* [TUJUAN TUGAS 1]: Kembalikan bagian dari teks tentang penanggulangan cyberporn di bawah, mulai dari "Pencegahan kejahatan pada" sampai dengan "(entertainment) dan politik.", tanpa perubahan apa pun.

* [KUTIPAN TEKS]:
Pencegahan kejahatan pada dasarnya merupakan tujuan utama dari kebijakan
kriminal. Mengingat pornografi bukan hanya menyangkut permasalahan moral,
budaya dan HAM (Hak Asasi Manusia), tetapi juga masalah ekonomi, bisnis,
hiburan (entertainment) dan politik.
Oleh karena itu dalam kebijakan penanggulangan cyberporn harus pula dapat menangkal dampak negatif dari multiproblem tersebut.
Penegakan Hukum
Tindak Pidana Cyberporn
Pendekatan terpadu antara politik kriminal dan politik sosial maupun
keterpaduan antara upaya penanggulangan kejahatan dengan penal dan non-penal
perlu dilakukan. Is Heru Permana mengemukakan usaha penanggulangan kejahatan
dengan hukum pidana pada hakikatnya juga merupakan bagian dari usaha penegakan
hukum , khususnya penegakan hukum pidana. [9]
Upaya non penal dalam penanggulangan kejahatan meliputi bidang yang sangat
luas dalam seluruh sektor kebijakan sosial. Tujuan utama dari usaha non penal
adalah memperbaiki kondisi-kondisi sosial yang secara tidak langsung mempunyai
pengaruh preventif terhadap kejahatan.[10]
Pencegahan kejahatan (prevensi)

* [DATA MASUKAN]:
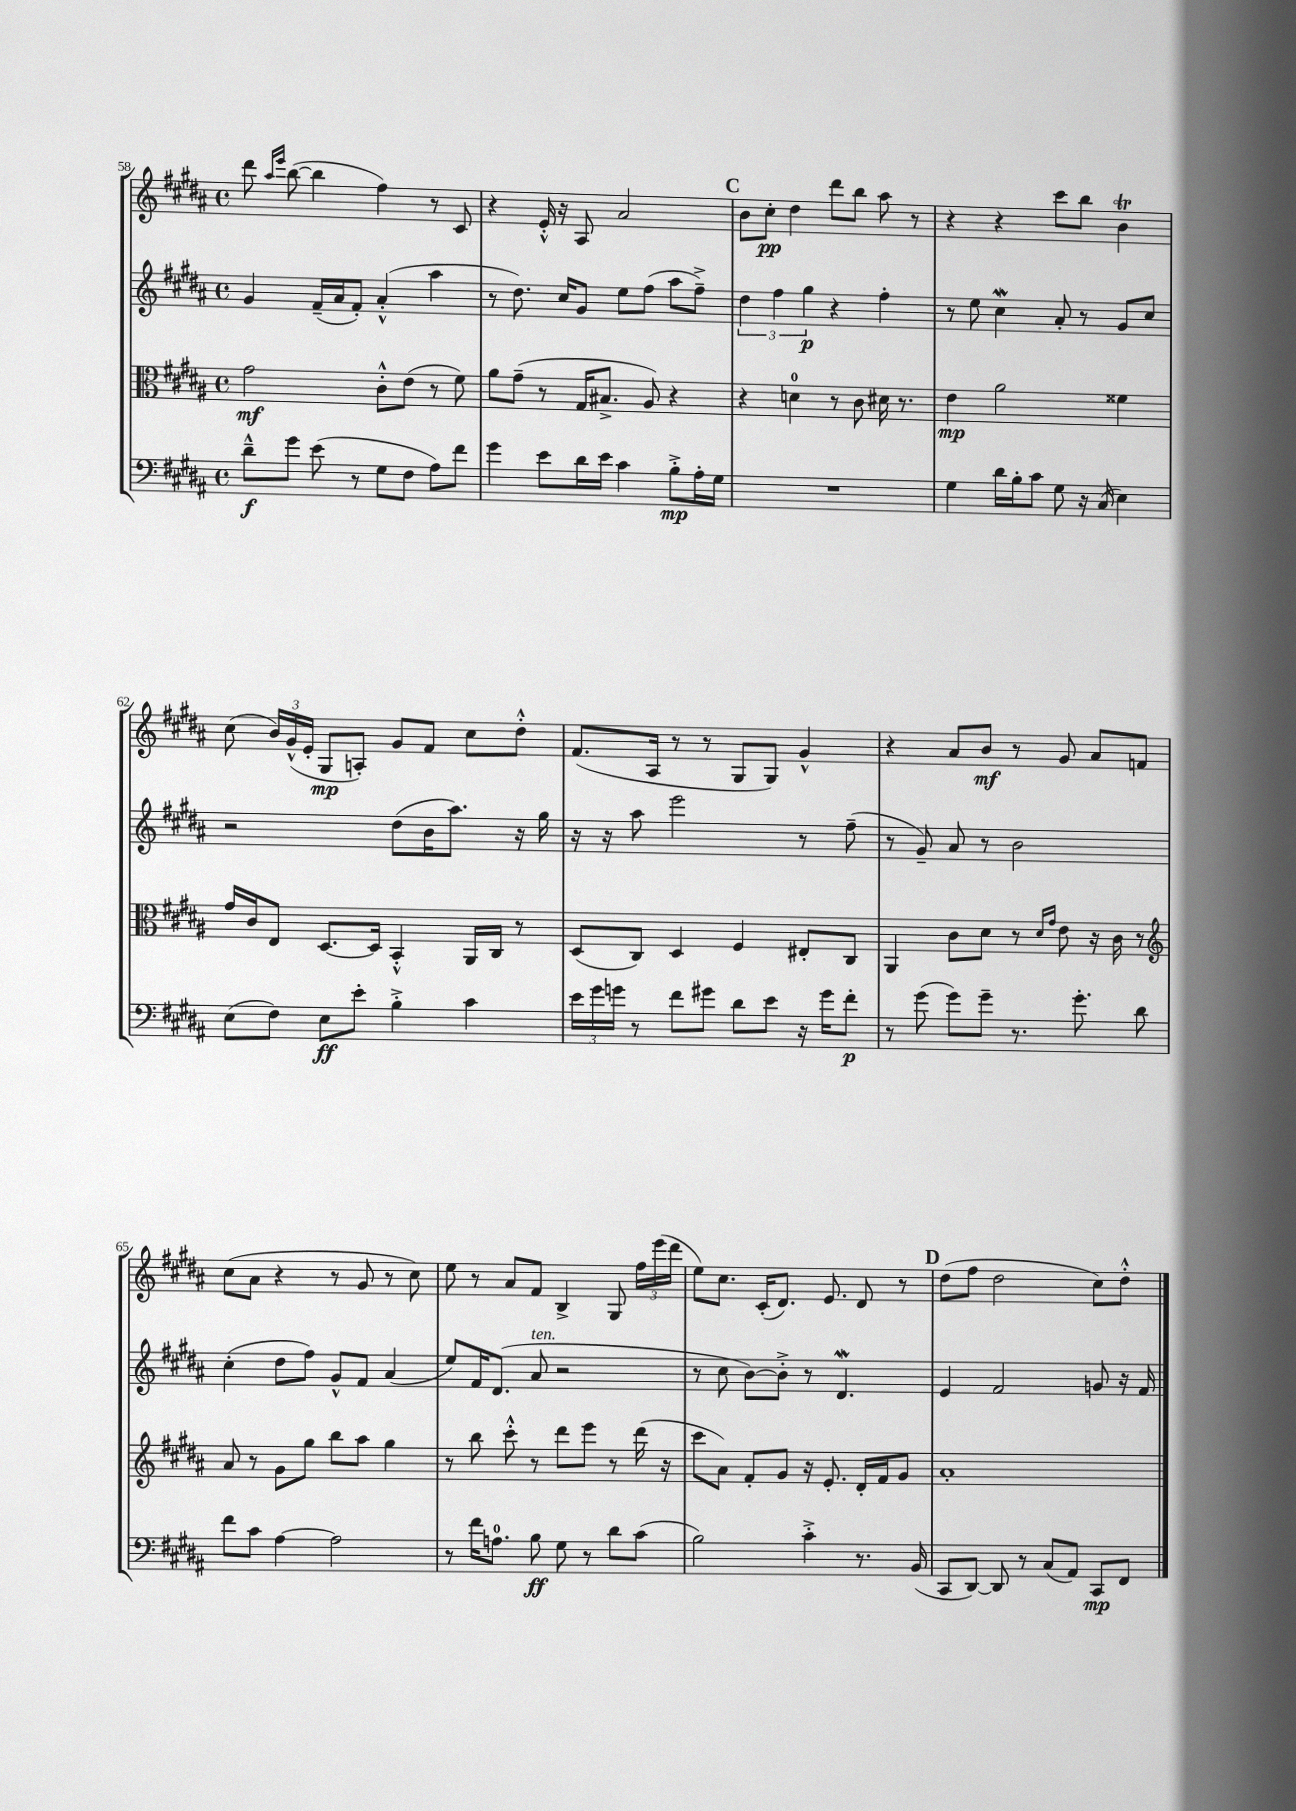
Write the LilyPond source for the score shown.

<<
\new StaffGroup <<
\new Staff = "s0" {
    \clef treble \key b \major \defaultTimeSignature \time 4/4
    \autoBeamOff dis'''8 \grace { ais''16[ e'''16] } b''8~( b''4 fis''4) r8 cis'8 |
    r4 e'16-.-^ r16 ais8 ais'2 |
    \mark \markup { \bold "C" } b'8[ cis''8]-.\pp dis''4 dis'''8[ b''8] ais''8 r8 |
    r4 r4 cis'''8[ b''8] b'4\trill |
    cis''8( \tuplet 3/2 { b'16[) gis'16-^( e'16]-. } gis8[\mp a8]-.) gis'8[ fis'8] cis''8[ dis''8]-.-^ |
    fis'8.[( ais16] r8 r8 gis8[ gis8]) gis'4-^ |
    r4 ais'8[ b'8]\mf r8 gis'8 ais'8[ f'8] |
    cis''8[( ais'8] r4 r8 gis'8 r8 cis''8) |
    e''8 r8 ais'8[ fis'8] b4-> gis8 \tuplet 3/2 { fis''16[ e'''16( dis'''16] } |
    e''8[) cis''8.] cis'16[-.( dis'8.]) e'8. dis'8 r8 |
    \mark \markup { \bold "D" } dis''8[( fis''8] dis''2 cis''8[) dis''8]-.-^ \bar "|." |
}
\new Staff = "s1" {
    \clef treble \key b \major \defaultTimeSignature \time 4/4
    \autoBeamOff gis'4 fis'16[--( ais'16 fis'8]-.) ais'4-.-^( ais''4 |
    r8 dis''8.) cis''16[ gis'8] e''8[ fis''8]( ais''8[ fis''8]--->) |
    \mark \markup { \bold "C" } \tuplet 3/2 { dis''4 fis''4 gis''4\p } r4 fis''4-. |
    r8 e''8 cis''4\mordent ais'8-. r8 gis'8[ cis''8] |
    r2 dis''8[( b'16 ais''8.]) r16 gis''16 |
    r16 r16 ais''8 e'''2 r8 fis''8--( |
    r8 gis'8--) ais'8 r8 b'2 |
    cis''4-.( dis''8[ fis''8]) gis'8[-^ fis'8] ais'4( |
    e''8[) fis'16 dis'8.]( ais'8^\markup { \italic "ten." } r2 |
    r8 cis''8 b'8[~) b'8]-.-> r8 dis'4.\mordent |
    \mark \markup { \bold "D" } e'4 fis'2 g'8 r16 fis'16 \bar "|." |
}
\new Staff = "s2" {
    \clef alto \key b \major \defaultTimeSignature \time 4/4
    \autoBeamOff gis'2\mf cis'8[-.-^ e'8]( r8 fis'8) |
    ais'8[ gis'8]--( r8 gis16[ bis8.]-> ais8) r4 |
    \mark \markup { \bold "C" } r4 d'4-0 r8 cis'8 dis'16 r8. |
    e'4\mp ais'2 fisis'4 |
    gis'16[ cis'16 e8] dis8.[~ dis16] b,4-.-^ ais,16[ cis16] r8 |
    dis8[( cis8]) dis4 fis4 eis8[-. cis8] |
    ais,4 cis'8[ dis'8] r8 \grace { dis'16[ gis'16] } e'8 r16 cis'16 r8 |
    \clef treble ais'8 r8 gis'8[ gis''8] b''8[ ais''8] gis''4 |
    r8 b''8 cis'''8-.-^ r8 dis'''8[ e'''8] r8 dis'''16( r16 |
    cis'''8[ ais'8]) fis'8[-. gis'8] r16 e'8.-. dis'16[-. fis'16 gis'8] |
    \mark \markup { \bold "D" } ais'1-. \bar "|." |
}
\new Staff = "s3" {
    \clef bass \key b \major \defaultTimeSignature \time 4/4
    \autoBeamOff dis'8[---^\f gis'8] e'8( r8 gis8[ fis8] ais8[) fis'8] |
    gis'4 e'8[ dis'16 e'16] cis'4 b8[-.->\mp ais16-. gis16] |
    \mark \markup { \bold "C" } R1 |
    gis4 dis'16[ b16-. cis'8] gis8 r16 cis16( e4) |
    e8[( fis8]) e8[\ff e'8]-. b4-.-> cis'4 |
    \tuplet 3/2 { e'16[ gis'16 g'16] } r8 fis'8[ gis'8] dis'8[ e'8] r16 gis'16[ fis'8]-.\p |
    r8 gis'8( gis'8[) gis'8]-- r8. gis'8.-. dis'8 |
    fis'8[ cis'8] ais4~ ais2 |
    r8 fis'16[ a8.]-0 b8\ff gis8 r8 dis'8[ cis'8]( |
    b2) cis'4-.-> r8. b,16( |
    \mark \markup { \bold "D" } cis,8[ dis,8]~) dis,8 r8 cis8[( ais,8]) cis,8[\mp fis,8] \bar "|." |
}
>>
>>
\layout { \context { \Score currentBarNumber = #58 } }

* [TUJUAN TUGAS 2]: Sebutkan jumlah baris dalam catatan di atas yang memuat kata "tuplet", dengan membedakan huruf besar dan huruf kecil. Jawab dengan angkanya saja.

* [JAWABAN 1]:
Pencegahan kejahatan pada dasarnya merupakan tujuan utama dari kebijakan
kriminal. Mengingat pornografi bukan hanya menyangkut permasalahan moral,
budaya dan HAM (Hak Asasi Manusia), tetapi juga masalah ekonomi, bisnis,
hiburan (entertainment) dan politik.

* [JAWABAN 2]: 4